Derrière son écran, le visage d'Antonio rougit. Heureusement, à cet instant, un membre du staff vint les avertir de préparer leurs instruments pour monter sur scène d'ici trente minutes. Les Danaïdes se levèrent, étant les premiers à passer. Ils installèrent tranquillement leur matériel, effectuant les premiers tests. Wolfgang, posté devant la scène à la place du public pour les guider quant à la sonorisation de la place, dévorait Antonio des yeux pendant que celui ci remontait le pied de micro devant son visage. Quand l'aîné sentit le regard ardent sur lui, il se retourna pour ne pas réagir et demanda à ses amis.

- Je peux vous aider ?

- Non, dit Thalie en lui souriant. Ménage toi pour une fois.

- Ouais, déjà que tu marches comme un petit vieux qui s'est fait percuté par je ne sais quoi, railla gentiment Florian. Wolfgang, pourquoi tu lèves la main ?

- Pour demander la parole et suggérer ce qui aurait pu percuter le maestro Salieri ! cria le blond avec impertinence.

Les joues du brun s'enflammèrent tandis que le reste de leurs amis éclataient de rire suite au sous entendu du chanteur. La demi heure passa vite, et bientôt, le premier groupe fut sur scène pour chanter. Mozart, derrière la scène, ne cessait d'admirer le plus âgé, s'imaginant mille et un scénarios à ses côtés. Il était beau, il était talentueux, et même s'il avait déjà pu le faire sien, il le voulait encore. Jamais il ne pourrait se lasser de l'italien. Leur partie terminée, les musiciens laissèrent leur place à Requiem. En montant pour se placer à son tour devant le micro, il glissa discrètement au brun.

- Peut être que je pourrais te masser pour soulager tes courbatures avant de t'en offrir de nouvelles pour demain ?

- La ferme, Mozart.

- Oh, on en est encore là ? Toujours pas de prénom ? Donc même en ayant partagé ton lit et ton corps, je n'ai pas encore comblé la distance entre nous ? Maestro, je vais devoir remettre ça au plus vite dans ce cas.

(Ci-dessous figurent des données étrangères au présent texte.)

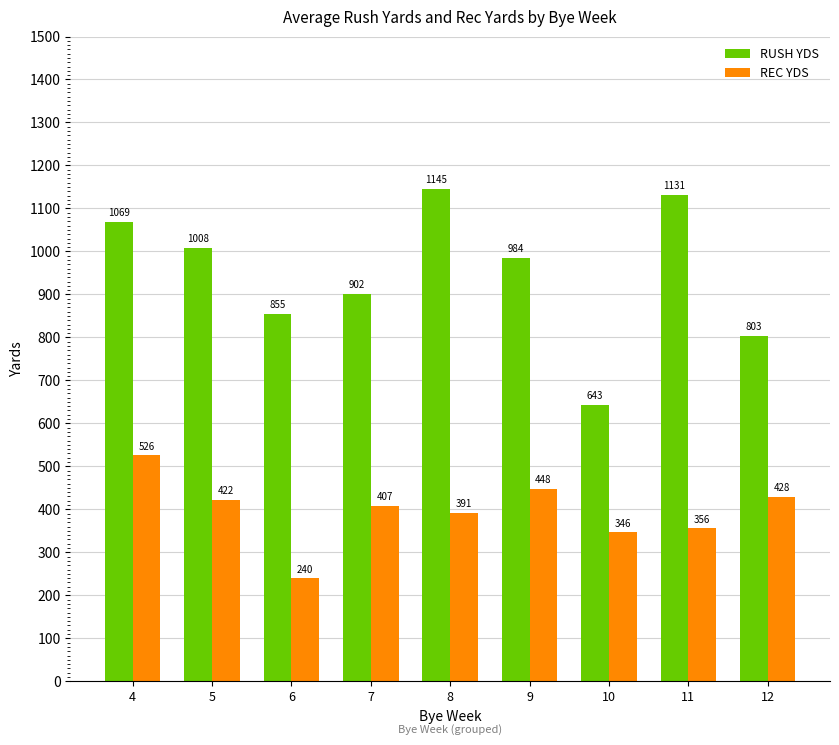

The value of REC YDS at 10 is 346.3. True or false?

True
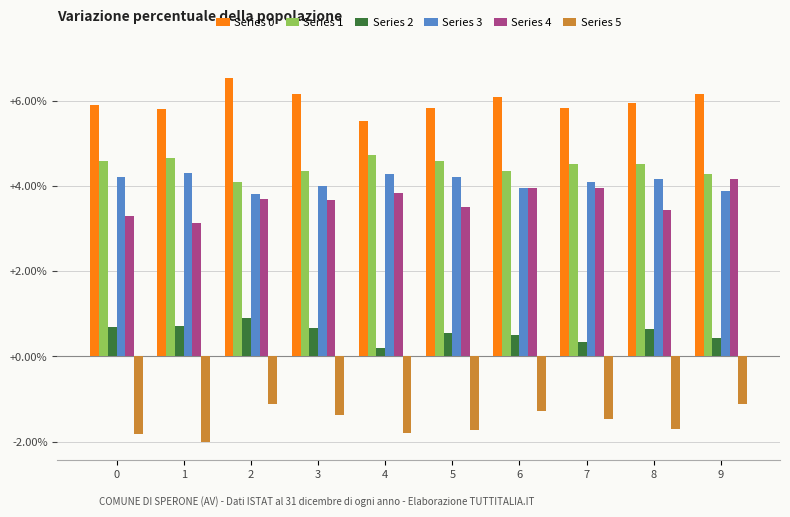

Does the chart contain any negative values?

Yes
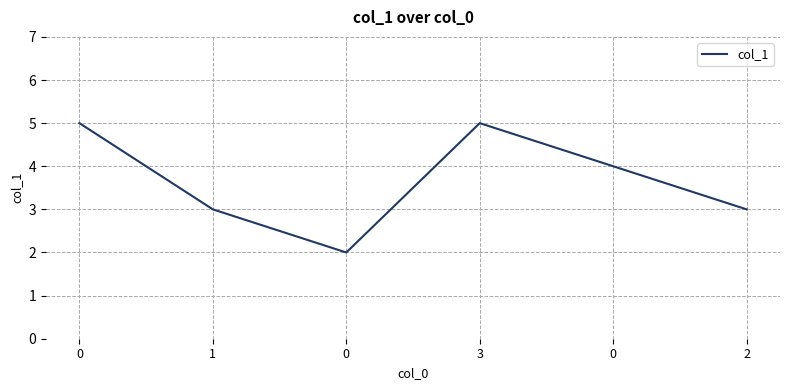

Reading left to right, extract all data points from this chart.

0=5	1=3	0=2	3=5	0=4	2=3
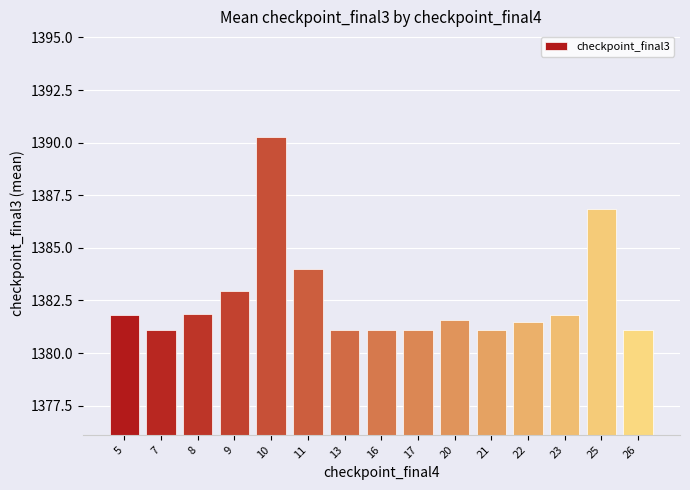

What is the value of the 14th bar from the left?

1386.8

Salieri leva la main pour saisir le col de l'insolent, mais celui ci désigna d'un regard la foule qui attendait patiemment le changement de groupe, et il abandonna l'idée d'avoir le moindre contact avec l'autrichien.

- Tu ne t'en tireras pas aussi facilement.

- Oh non, je ne voudrais pas. J'ai hâte qu'on en reparle...

Antonio quitta la scène, frustré, sous le sourire impertinent du blond qui saisit aussitôt le micro.

- Bonsoir Paris ça va ?! Vous êtes prêts, on va foutre le feu sur la scène en plus de l'avoir au cul !

Le public rigola à sa grossièreté tandis qu'Antonio sentait le sous entendu à son égard. Il jeta un regard par dessus et son épaule et son intuition se confirma, Wolfgang lui avait jeté un coup d'œil mesquin en parlant. Et il ne pouvait pas répondre sans dévoiler à tout le monde ce qui s'était passé la veille. Il était donc condamné à subir les moqueries de son cadet en silence. La musique commença, et Mozart ouvrit la bouche pour chanter. Aussitôt, la colère de Salieri retomba comme si elle n'avait jamais existé. Ce garçon n'était pas normal, il l'envoûtait bien trop facilement. Que ce soit pas sa voix ou encore ses mains sur son corps, tout en l'autrichien l'emprisonnait avec violence, révélant ses propres désirs qu'il tentait pourtant de museler depuis tant d'années. Comment était-ce possible ? Pourquoi cet homme avait-il ce pouvoir sur lui. Et lui, il avait cédé si vite. Il ne regrettait pas un instant leur nuit, et c'était justement cela qui l'effrayait. Quand il avait ouvert les yeux ce matin, quand il avait croisé le regard du plus jeune, qui l'admirait avec tant de force, il avait eu peur. Peur de lui même, peur de ressentir quelque chose qui le détruirait ensuite, peur de ce que le blond allait dire. Il avait fui. Et maintenant ? Il ne pourrait pas s'échapper éternellement. D'autant plus que l'autrichien semblait satisfait et qu'il ne voulait qu'une chose, s'il en croyait ses piques depuis leur arrivée à Sonate, recommencer. Et il savait pertinemment que lui aussi n'attendait que ça.